▸ WORK TO COMPLETE
Repeat exactly, and only, the lines of the entries below from the one with "left wrist: (108, 287)" through the one with "right shoulder: (83, 126)", both ends included.

▸ GIVEN ENTRIES
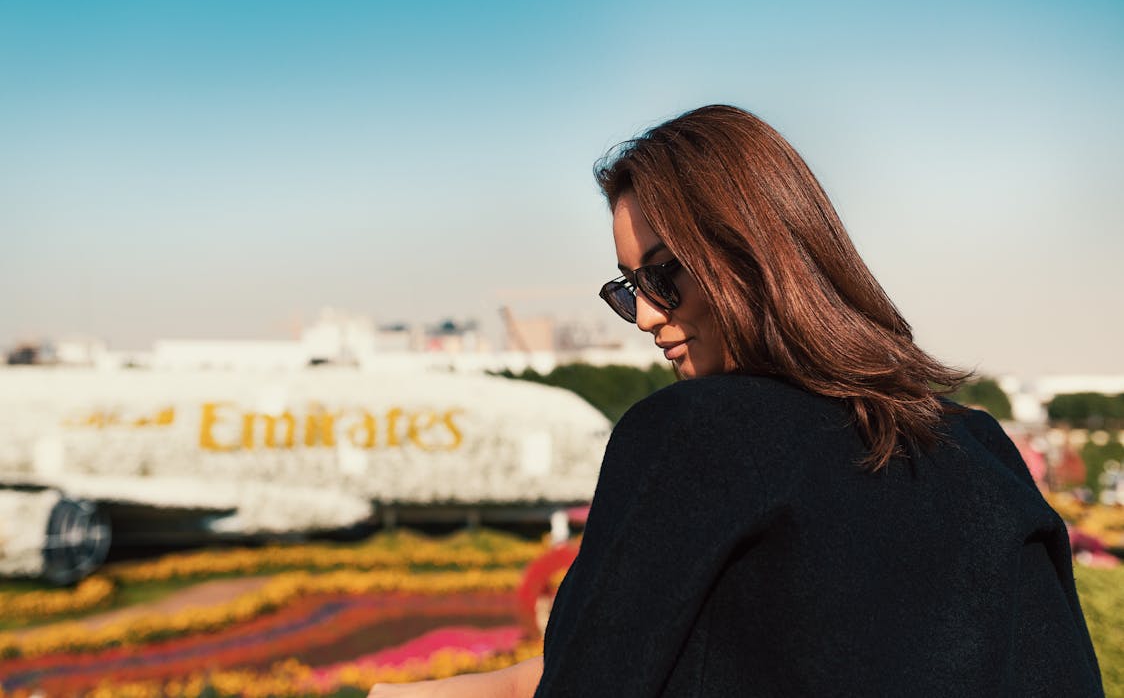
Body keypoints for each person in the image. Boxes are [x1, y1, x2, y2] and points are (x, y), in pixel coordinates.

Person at [371, 105, 1103, 697]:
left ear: (749, 255)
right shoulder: (979, 451)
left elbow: (595, 677)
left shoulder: (698, 433)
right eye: (629, 289)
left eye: (663, 276)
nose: (649, 316)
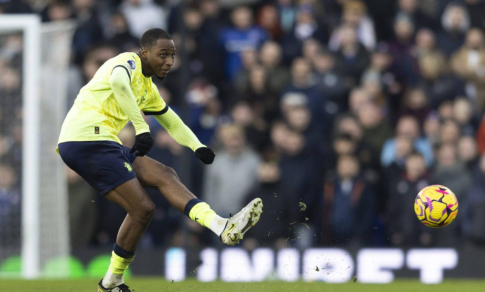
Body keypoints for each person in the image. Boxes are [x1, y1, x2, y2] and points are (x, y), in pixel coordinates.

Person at [56, 28, 263, 292]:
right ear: (144, 52)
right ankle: (111, 282)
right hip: (85, 140)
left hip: (104, 142)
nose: (169, 61)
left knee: (165, 174)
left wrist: (197, 146)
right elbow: (119, 84)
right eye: (163, 54)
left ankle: (221, 225)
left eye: (172, 56)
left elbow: (172, 121)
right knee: (143, 209)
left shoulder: (148, 89)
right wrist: (141, 127)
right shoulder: (126, 62)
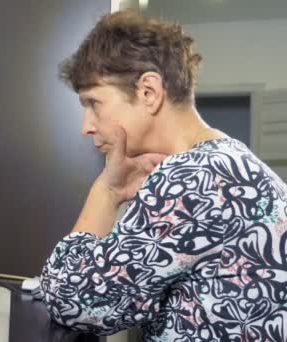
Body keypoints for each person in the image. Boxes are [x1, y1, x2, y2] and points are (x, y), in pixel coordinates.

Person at [40, 10, 287, 341]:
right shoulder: (229, 161)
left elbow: (71, 299)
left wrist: (107, 191)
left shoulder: (192, 178)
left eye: (94, 103)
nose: (87, 126)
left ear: (148, 92)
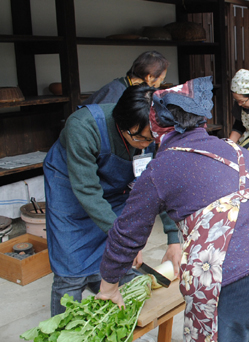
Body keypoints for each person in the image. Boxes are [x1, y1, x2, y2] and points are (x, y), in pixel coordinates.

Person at [96, 76, 249, 342]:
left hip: (234, 281)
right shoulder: (240, 151)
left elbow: (126, 235)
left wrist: (108, 287)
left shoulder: (162, 167)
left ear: (156, 126)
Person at [43, 84, 180, 316]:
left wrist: (173, 238)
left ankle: (106, 301)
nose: (147, 145)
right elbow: (87, 189)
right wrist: (123, 239)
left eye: (152, 139)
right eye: (141, 138)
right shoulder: (83, 126)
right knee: (70, 267)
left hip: (115, 189)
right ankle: (61, 336)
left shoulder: (152, 134)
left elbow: (159, 184)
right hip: (70, 189)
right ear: (122, 124)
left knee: (117, 261)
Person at [83, 50, 169, 105]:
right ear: (149, 77)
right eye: (162, 80)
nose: (159, 84)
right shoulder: (116, 91)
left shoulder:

▸ ANSWER TO THE EXERCISE
left wrist: (108, 287)
left shoulder: (162, 167)
left ear: (156, 126)
Person at [43, 84, 180, 316]:
left wrist: (173, 238)
left ankle: (106, 301)
nose: (147, 145)
right elbow: (87, 189)
right wrist: (123, 239)
left eye: (152, 139)
right eye: (141, 138)
right shoulder: (83, 126)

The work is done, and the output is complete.